Titans’ performance showed team’s resilience, promise for future


Tom Rekowski

Titans vs Ringgold in WPIAL playoffs

Ella Katona

As spring has arrived, winter is officially over and with that, the boys basketball season is as well.
Walking into this season, everyone knew it was going to be different in some way shape or form due to the pandemic and its effect on sports.
“The season was crazy with the uncertainty. Each day was a blessing that we were able to be in the gym. I’m thankful that we were able to get a season in,” head coach Mr. Rob Niederberger said.
The season in all went pretty well for the boys and lots of players were happy to be able to get numerous opportunities for varsity minutes.
“We dealt with four COVID shutdowns and also had several season ending injuries to key players. There were several times where we could only practice with ten guys,” Niederberger said. “However, I will say this is the most resilient team I’ve ever coached. The guys battled. We truly epitomized the next-man-up mentality,”
COVID cut into the amount of games the boys could play and on their practice time.
This led to frustration for the players due to the inconsistency that they were facing, yet they recovered from each break.
“At the end of the day, I think about all of the other guys and how resilient they are. COVID didn’t stop us from attempting to reach our goals,” junior Quincy Fana said.

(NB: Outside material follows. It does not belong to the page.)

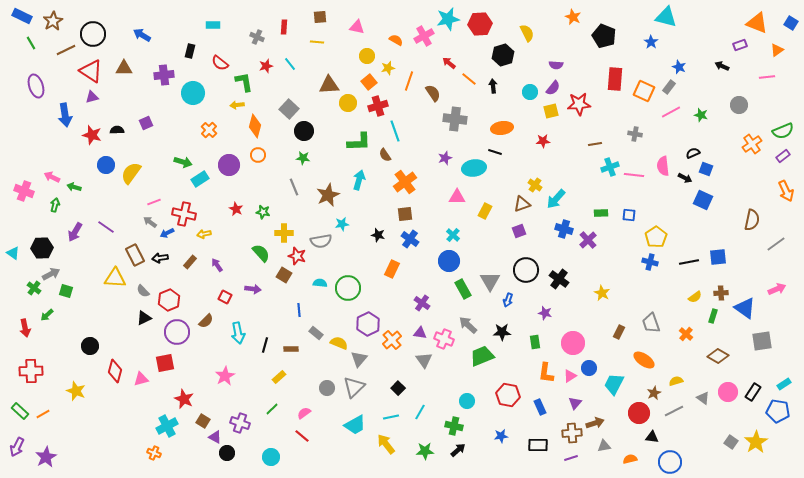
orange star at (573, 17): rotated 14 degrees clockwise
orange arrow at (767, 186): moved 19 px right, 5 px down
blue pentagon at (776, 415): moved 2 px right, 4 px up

The season was crazy with the uncertainty. Each day was a blessing that we were able to be in the gym. I’m thankful that we were able to get a season in.

— Rob Niederberger

The amount of games played and the practice times were not the only things that had changed this season, but also the way that playoffs were organized.
It was decided that playoffs would be “open,” so that no matter how many games a team played, all teams would be able to get particpate if they wanted.
With that being said, the Shaler players did not know how they were going to do as a team because they were a young group. They were at first nervous for the new season, but the coaching staff knew they could be good.
“When you combine that with the injuries we faced I’m pretty sure a lot of people would have written us off. As a coaching staff, we were proud of our guys because they ignored the outside noise. We battled and earned everything we got. This year, we truly established Shaler as a basketball program that isn’t going anywhere,” Niederberger said.
The Titans had the goal to finish in the top four of their section no matter the circumstances so that they could truly earn their place in the playoffs.
“I think teams need to earn their way into the playoffs. If you have an open playoff, you’re lessening the importance of the regular season. It is hard to get in the playoffs, and it is hard to win in there, and extremely hard to win a championship. The ‘hard’ is what makes chasing a championship great,” Niederberger said.
Even with the seriousness of playoffs, the boys were able to still have fun and enjoy as much of the season as they could and really build off of one another as a team.
“Personally, the best moments in my season this year was the start,” Fana said. “I think it was nice to come into a gym with a lot of new guys and build off their abilities on the court.”
The growth of the team this year leads Niederberger to believe that his group will be a force to be reckoned with for years to come.
“Every day is going to be competitive, but it will make us better. We have talent, but we need to work hard to achieve our goals for the future,” Niederberger said. “We are going to push to do something no boys basketball team at Shaler has done before: win a WPIAL and State title.”